··· Text segment ···

Given a rock that contains 10^20 atoms of a particular substance, each atom has an exponentially distributed lifetime with a half-life of one century. How many centuries must pass before:

a) It is most likely 100 atoms remain

b) There is a 50% chance one atom remains

A solution I came across for a)

$ \lambda = \frac{ln(2)}{0.5} = 1.3862$

$ P(T>t) = e^{- 1.3862t} = \frac{100}{10^{20}} $

$ t= 29.89 $

If $P(T>t)$ means the probability of the thing surviving until past time t, how does the expression used to calculate $P(T>t)$ equal the proportion of atoms remaining to the original amount of atoms?

Also, how would I approach problem b)? Where would the 50% fit in for one atom remaining?

  • $\begingroup$ In my opinion the value for $\lambda$ is not right. The equation should be $0.5=e^{-\lambda \cdot 1}\Rightarrow \lambda=ln(2)$ $\endgroup$ Nov 10, 2015 at 18:21

1 Answer 1


As stated in the comments, there is an error in $\lambda$ (unless the halflife is supposed to be half a century and you made a typo).

··· Stored rows ···

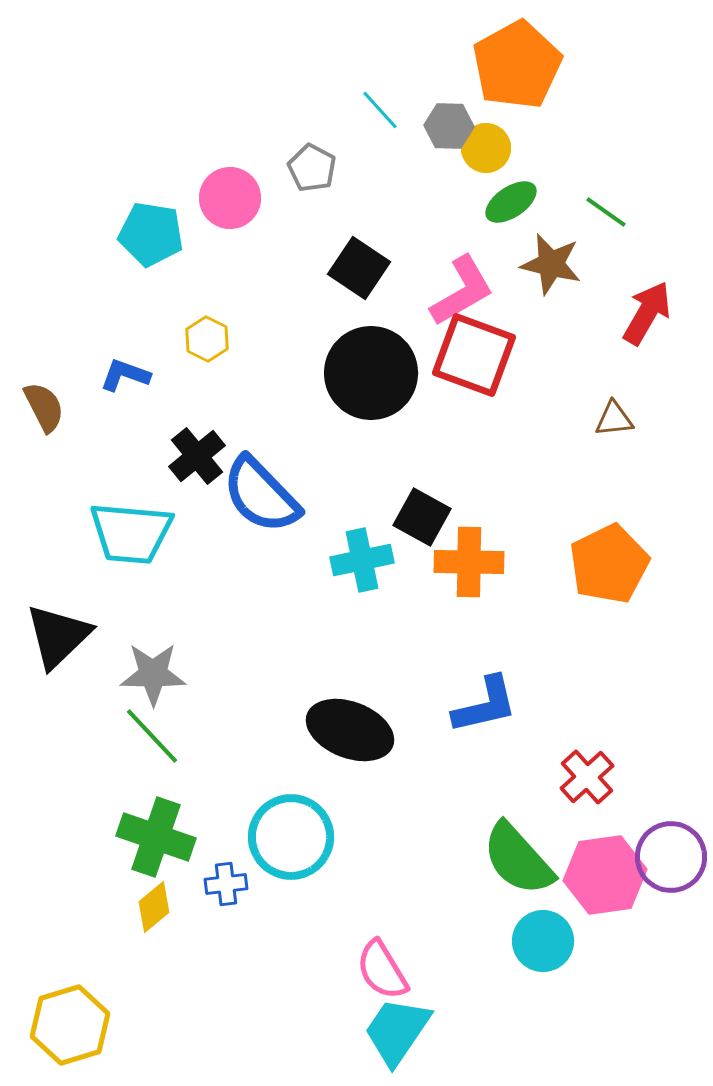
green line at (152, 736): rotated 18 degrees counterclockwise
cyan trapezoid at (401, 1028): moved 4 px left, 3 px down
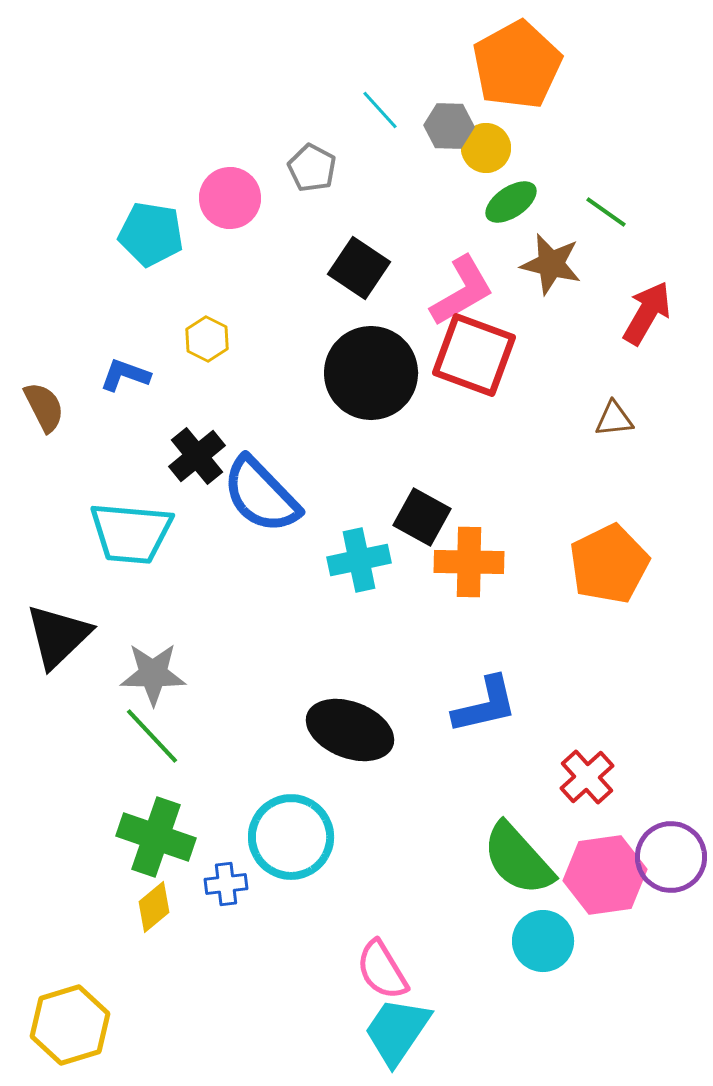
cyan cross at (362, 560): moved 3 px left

···
··· Stored rows ···

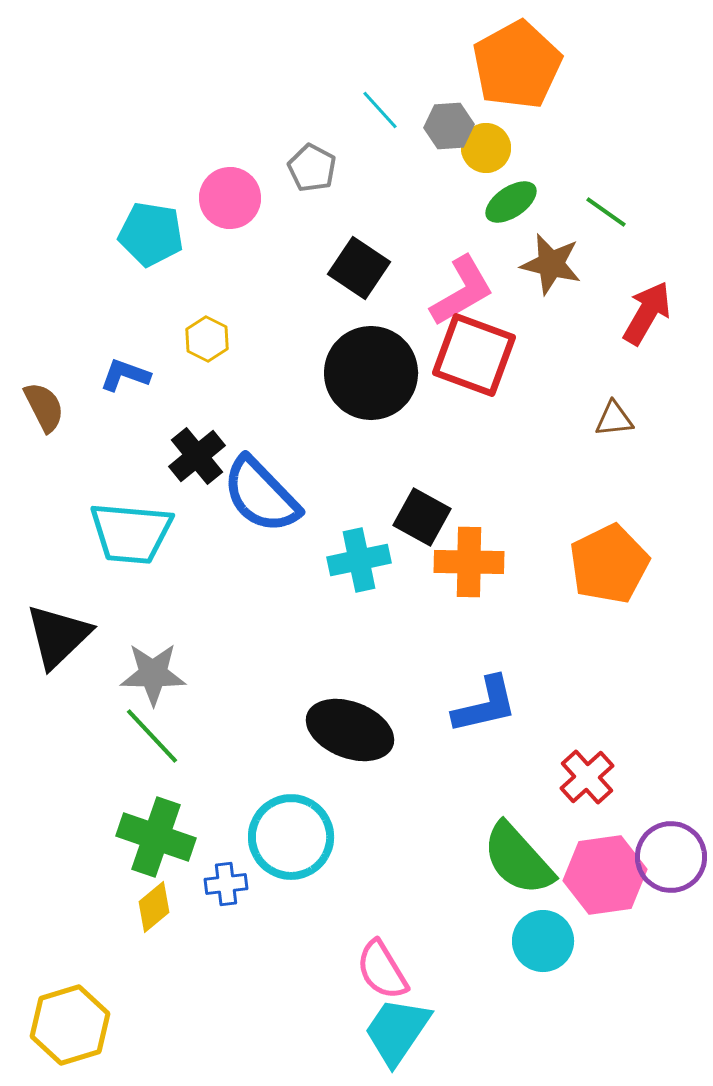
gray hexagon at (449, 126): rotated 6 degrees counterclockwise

···

◆ **Tasks to perform**:
1) Decide whether each statement agrees with the thread on atom decay, answering yes or no and quoting the words of the thread that settle it: (a) each atom has a half-life of one century; (b) the commenter judges the value for lambda to be correct; (c) the answer allows that the error could come from a typo if the half-life was meant to be half a century.
2) Rewrite the atom decay thread from "b) There is" to "amount of atoms?", switching "probability" to "likelihood".
None of the material is needed here.

◆ **Response list**:
1)
(a) Yes: "a half-life of one century".
(b) No: "In my opinion the value for $\lambda$ is not right".
(c) Yes: "unless the halflife is supposed to be half a century and you made a typo".

2)
b) There is a 50% chance one atom remains

A solution I came across for a)

$ \lambda = \frac{ln(2)}{0.5} = 1.3862$

$ P(T>t) = e^{- 1.3862t} = \frac{100}{10^{20}} $

$ t= 29.89 $

If $P(T>t)$ means the likelihood of the thing surviving until past time t, how does the expression used to calculate $P(T>t)$ equal the proportion of atoms remaining to the original amount of atoms?